Saturday, June 15, 2013

Where have all the fishes gone?

Can we ever get our ecological act together?

Picking up on last week's theme of fighting against the declining baselines of what humans perceive as "normal" ecology, as they exploit their way down the food chain and wreak various other types of havoc on our world, a prime example is fishing. We have known forever that any body of water has only so many fish, and in lakes it is quite possible to "fish out" a species. But the ocean? Yes, we've known for at least a century or two that ocean fisheries can be fished out too.

An outstanding podcast from the CBC interviewed the author of a new book about this history, who makes the point that fishery depletion was a public and contentious issue in the 19th century, and fishermen where very resistent to the über-exploitative methods like bottom-trawling that, several decades later, left much of the eastern seaboard such an ecological shambles. Time after time, our collective apparatus- the state- proved toothless and cowardly in the face of technological "advancement", private interests, and races to the bottom which wound up as tragedies of the commons.

But I'll turn to something more contemporary- an article about current fisheries management that has similarly depressing messages about the appalling lack regulation, even now, decades, indeed centuries, after all the issues have been crystal clear. If we can not manage our relations to fish in the face of short-term greed, how will we ever deal with CO2?

The paper is a global analysis of overfished stocks, and asks what the optimal policy would be, and how far we (or the relevant governing bodies) are from that policy and why. As is customary with contemporary fisheries "science", they take the most blinkered and mercenary attitude, asking not for ecological health in general, or restoration of fantastic yields seen in distant history, but only for the "Bmsy", or the maximum sustainable yield of fish biomass. The idea that other fisheries might depend in turn on the studied fishery, or that wild animals might rely on it, or that such fish populations might not have as their only end the servicing of human appetites ... that doesn't seem to enter their heads. Nor does the true historical scope of possible fish populations and yields.

At any rate, even on strictly Bmsy terms, which is to say the simplest dollar and cents approach, the fisheries they look at are grievously mismanaged. Species that could be restored in ten years are on trajectories to be restored in 100, if that. (Note that the halibut fishery is completely closed due to virtually none being left, which leads to the coincidence of the business as usual and other curves below.)

Projected recovery times for various collapsed fisheries of the northwestern Atlantic, under business as usual,  no fishing at all, and moderate fishing at the Bmsy (see text) levels.

The Bmsy is typically taken to be 0.3 times the current population of the fish, assuming a typical rate of reproduction, which largely goes into the maw of the fishing fleet. This is why the difference between no fishing and Bmsy fishing in the graph above is so small- that taking merely one third of the population each year is not such a big bite out of a rapidly reproducing species. For a slowly reproducing species, like sharks, the factor is going to be much smaller, but that is not discussed in the paper.

So it is apparent that under the current regulatory regimes, the hunters of these emblematic species and many others are not controlled, and can not control themselves from vacuuming up absurdly large proportions of the already depleted populations of these fish, directly in opposition to their own economic interests, in the long term.
"Regardless of their depletion level, at current fishing mortality rates, recovery to Bmsy remains a distant target for the majority of stocks that are now depleted (n=62 stocks in our analysis)."
The authors go on to make the additional point, which hardly needs making, that the length of time a species has been in a highly depleted state itself affects the time it will take (if ever) to recover. Whether this arises from permanent habitat destruction, (like from bottom trawling), or from ecological reconfiguration of their relation to other species, or gross genetic alterations like reductions in size in response to fishing pressure, or from loss of genetic diversity, or for other reasons, such species have a hard, hard road.

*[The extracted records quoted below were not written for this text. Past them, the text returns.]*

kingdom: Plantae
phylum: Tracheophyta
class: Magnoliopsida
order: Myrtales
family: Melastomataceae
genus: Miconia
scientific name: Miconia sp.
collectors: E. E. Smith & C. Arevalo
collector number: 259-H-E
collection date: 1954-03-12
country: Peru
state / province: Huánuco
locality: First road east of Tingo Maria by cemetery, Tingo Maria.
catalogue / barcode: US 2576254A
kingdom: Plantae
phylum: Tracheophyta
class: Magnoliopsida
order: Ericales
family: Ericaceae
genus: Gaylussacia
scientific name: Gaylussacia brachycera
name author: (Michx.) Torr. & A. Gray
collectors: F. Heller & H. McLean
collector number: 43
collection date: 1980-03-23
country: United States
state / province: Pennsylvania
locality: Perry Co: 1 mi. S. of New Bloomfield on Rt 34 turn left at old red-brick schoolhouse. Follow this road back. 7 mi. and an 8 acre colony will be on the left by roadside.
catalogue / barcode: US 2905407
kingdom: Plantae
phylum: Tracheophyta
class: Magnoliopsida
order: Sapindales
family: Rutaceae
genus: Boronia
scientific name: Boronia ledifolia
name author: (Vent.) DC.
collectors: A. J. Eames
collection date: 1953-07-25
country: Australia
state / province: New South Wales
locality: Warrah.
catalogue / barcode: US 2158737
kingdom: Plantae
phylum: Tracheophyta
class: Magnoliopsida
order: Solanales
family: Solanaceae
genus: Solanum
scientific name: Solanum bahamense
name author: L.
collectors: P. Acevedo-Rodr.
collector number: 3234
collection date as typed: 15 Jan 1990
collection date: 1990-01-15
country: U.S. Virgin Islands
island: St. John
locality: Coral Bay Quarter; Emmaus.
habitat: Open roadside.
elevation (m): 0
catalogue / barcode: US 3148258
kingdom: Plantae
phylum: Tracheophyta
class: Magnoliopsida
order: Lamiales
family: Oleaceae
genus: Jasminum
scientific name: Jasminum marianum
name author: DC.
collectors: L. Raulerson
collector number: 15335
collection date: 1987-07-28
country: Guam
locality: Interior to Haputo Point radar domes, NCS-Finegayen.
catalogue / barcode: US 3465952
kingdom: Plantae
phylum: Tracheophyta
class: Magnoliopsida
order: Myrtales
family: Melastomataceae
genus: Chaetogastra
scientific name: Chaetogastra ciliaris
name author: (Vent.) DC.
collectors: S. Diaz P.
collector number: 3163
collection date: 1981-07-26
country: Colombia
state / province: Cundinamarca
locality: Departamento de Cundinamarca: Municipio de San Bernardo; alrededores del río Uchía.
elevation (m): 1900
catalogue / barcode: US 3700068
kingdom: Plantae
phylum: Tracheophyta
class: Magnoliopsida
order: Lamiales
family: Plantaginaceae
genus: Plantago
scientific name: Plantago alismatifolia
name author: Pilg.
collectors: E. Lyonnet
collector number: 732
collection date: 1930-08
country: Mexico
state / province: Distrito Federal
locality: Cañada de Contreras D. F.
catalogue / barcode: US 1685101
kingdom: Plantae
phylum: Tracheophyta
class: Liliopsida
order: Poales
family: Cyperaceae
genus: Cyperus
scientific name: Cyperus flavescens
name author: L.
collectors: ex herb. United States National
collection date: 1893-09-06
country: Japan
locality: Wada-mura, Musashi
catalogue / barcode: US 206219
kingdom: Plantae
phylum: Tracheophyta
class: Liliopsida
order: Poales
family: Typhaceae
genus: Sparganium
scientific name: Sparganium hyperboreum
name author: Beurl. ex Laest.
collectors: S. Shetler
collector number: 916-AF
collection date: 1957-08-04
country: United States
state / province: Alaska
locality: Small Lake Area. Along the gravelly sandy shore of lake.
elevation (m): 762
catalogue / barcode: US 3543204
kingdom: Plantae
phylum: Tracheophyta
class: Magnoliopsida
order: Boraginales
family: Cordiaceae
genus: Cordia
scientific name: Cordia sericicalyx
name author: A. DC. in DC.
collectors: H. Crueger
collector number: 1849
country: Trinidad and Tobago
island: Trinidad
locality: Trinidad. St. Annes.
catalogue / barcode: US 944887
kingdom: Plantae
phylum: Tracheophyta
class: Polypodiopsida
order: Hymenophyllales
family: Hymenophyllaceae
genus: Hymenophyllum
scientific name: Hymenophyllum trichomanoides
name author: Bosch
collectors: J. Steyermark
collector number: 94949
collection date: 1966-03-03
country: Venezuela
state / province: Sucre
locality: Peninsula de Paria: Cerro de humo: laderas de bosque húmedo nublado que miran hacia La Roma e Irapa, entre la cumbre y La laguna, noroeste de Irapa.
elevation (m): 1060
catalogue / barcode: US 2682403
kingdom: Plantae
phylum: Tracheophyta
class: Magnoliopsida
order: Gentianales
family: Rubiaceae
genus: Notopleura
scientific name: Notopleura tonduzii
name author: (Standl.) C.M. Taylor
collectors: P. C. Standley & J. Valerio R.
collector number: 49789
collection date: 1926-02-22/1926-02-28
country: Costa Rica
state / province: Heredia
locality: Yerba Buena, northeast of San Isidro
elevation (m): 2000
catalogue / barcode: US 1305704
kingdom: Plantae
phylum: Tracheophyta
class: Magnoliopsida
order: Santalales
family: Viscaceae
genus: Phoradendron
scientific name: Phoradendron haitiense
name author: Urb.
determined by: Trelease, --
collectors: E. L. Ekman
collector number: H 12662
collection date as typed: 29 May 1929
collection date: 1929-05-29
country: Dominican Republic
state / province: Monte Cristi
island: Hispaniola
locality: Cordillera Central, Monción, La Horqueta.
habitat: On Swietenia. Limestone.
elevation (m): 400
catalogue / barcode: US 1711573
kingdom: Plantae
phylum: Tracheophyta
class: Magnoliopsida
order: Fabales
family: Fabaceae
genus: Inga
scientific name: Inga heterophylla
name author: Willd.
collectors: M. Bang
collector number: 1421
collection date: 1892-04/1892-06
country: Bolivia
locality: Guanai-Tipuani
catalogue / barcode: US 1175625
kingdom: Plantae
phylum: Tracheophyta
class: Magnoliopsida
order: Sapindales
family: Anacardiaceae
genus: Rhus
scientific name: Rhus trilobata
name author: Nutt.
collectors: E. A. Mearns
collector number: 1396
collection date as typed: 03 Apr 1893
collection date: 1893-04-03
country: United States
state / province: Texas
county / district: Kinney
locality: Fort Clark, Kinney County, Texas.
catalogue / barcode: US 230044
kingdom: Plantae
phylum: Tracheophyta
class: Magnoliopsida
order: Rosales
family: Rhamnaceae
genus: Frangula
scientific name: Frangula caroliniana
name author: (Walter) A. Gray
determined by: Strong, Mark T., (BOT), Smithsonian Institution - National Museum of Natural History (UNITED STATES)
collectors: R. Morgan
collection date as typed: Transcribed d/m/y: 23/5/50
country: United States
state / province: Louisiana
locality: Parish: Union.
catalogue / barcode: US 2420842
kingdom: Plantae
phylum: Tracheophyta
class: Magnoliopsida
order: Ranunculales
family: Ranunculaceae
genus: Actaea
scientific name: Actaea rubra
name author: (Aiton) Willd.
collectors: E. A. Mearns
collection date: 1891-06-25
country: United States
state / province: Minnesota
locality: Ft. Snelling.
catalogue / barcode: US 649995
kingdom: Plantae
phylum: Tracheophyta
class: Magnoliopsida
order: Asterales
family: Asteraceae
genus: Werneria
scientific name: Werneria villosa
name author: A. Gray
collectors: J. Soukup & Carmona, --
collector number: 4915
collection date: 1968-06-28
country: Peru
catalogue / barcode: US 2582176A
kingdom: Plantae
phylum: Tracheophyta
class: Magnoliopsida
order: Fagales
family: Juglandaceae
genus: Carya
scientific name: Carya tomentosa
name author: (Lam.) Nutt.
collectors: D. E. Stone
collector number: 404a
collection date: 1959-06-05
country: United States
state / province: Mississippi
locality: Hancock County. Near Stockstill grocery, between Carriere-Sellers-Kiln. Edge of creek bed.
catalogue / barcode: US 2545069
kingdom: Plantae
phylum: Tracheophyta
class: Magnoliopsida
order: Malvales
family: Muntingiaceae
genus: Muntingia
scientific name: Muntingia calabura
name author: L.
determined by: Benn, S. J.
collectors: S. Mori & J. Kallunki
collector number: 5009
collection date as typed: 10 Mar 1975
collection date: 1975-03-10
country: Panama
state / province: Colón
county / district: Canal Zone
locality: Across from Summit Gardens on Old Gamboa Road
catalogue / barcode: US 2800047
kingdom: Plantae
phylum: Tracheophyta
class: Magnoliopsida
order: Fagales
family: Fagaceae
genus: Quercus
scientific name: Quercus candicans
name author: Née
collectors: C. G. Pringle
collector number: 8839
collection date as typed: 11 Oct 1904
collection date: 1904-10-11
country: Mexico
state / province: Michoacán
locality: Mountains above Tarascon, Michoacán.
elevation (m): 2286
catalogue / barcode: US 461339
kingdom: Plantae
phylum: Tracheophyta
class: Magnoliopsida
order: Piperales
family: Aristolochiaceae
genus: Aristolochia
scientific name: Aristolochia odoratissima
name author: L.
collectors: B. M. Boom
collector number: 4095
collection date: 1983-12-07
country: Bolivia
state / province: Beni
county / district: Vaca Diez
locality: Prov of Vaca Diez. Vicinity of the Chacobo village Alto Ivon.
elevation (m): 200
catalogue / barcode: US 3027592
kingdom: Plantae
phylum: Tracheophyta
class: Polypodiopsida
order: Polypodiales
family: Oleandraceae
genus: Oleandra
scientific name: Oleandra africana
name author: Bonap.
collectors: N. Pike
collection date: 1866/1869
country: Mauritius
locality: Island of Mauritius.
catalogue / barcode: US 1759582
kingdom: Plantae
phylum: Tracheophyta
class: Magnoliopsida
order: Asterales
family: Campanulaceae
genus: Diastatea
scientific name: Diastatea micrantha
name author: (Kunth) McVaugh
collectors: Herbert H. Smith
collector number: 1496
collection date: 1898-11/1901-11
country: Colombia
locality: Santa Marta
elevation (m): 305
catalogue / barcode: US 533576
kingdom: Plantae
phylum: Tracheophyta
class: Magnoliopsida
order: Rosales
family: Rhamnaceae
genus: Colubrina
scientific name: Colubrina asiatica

Fish are almost as invisible as CO2- out of sight, out of mind. And this problem also reflects the degradation of our public institutions and quality of public thinking, part of a long tradition of kow-towing to private business and individual "freedom", which authored such epic catastrophes as the dust bowl. We can do better.


  • The Fed talks about our conditions- the credit markets are still in bad shape. The Fed's money creation has little effect, as long as banks and other participants are not lending.
  • CO2 emissions at all-time high.
  • Nicaragua intends to build a canal, with Chinese and Russian help. How serious is it? Hard to tell.
  • Some economic history- breakup of the Ruble currency area.
  • B of A lied as a matter of course ... shocking! Disclosures about foreclosures.
  • Supply side theory ... oops!
  • Green tip- foam filler is a great way to weatherize, seal cracks, and insulate.
  • Economic image of the week- returns to capital vs labor. The talk turns out to be about inequality, looking into the void of our current public policy, in a TED-style way.